I know there is some irony and cheesiness in this, but I'm really trying to be a good nurse for mom, and so is Bob. She has always been so tender and caring to us, her friends, and her patients. I'm pretty sure I might be able to find an old pair of scrubs lying aound and make it offiicial. I remember when mom and I went to the Philippines to take care of grandma before she passed away. Similar siituation, home/hospice and family care...mom taught me a lot in those weeks until grandma passed away like how to care for someone who couldn't care for themselves, and how to be gentle and yet show strength for our loved ones, and with grace. You are a wonderful teacher, mom...and I'm still learning from you everyday!



Sunday, April 12, 2015

It's a Bed!!

Today was a little rough because mom seemed to be having some lower back pain, even with medication, which made it difficult for her to rest. It's so difficult to watch mom wince and try to understand her slow hand signals because you know she is hurting somewhere and you want to do anything you can to make it go away. The hospice was able to provide us with an automatic bed and air mattress today which provides all the support she needs (with the help of a memory foam pad and soft, comfy pillows from her bed). As soon as we got mom in there, I could see the relief on her face and it almost made me want to cry from my own relief. Bob has, of course, been by her side this whole time and shared the same feelings we had. Relief all around.

As today is Sunday and mom is not able to attend Catholic mass now, I read her today's readings and we prayed. After we set up her new bed, I placed some of her things in front of her bed, should she open her eyes and it be the first thing she sees...the flowers are right from her backyard garden. Thanks be to God.


Friday, April 10, 2015

Commandeer

Along with mom's cellphone, I've also commandeered her iPad and most electronic communications with it. This is actually a very strange and unexpected part of "the process" because I don't want to be violating my mother's privacy (which I'm taking very careful steps not to do) but ensuring that I'm responding to as many people who reach out to her as I can via text, email, Facebook, you name it. Again, I apologize if I don't answer everyone...there are several times during our days here where Bob and I don't have any free hands. This is where we find the blog to be the most useful to keep family and friends updated :)

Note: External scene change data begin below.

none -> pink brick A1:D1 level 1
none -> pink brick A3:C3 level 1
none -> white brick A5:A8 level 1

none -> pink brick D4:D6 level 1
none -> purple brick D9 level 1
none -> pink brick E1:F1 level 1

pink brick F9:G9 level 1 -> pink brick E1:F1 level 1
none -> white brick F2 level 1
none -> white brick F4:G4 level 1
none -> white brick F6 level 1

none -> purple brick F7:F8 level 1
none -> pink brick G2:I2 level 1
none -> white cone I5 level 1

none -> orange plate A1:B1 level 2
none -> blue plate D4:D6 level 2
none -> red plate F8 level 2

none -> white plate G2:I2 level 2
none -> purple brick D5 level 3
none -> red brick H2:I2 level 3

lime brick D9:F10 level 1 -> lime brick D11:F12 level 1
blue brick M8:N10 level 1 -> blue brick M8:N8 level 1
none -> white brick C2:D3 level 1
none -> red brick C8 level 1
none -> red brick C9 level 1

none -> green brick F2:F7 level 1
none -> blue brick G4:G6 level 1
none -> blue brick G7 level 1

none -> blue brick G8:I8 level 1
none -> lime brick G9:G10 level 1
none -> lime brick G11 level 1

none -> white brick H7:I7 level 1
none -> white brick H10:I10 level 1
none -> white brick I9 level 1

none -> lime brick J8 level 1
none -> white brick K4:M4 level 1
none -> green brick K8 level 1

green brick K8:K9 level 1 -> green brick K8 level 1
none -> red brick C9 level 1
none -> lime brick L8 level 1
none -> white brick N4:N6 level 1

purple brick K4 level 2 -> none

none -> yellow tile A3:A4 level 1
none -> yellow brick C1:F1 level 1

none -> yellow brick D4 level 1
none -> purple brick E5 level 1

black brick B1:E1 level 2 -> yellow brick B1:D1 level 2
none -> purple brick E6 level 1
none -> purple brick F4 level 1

So, not to get too sidetracked, but as I was looking through pictures on mom's iPad, I found some of these images that for some people might be considered sort of social media spam. I wanted to share them because they were recent "saves" in her album which I assume means that she found her own meaning in them and helped her stay positive. I want to share it here because 1) they do give you a warm and fuzzy feeling, and 2) there is no reason to wait for someone to tell you you only have X months to live for you to start living your life as you always dreamed of (seriously people, don't wait).



For all those who wonder, mom is slowly making her way home. We are making sure she is very comfortable and every so often she will wake up, but the alertness level is declining. She speaks infrequently and at a whisper. We are keeping visits to a minimum, but when folks send their love we certainly tell her. Today we listened to The Sound of Music soundtrack and she was able to sit outside for a little and look out at the pool and garden that is now in full bloom with her roses. 


Thursday, April 9, 2015

Back

Hello All,

I'm so sorry I haven't posted any updates or pictures in a while. There was a turning point I knew someday would be reached, and after talking to Mo, mom's hospice nurse, it appears that time has come.

Mom is home, comfortable, and very much enjoying her recliner. She is getting a little help from good ole O2 to help her breath and once in a while she will wake up to have some soup or ask Bob if he's done his errands for the day (he shakes his head like, "Seriously, Sweetie?!"

I'm kind of commandeering her cell phone for the moment because I'm afraid she's too weak to use it. I promise to do my best to respond to the incoming messages.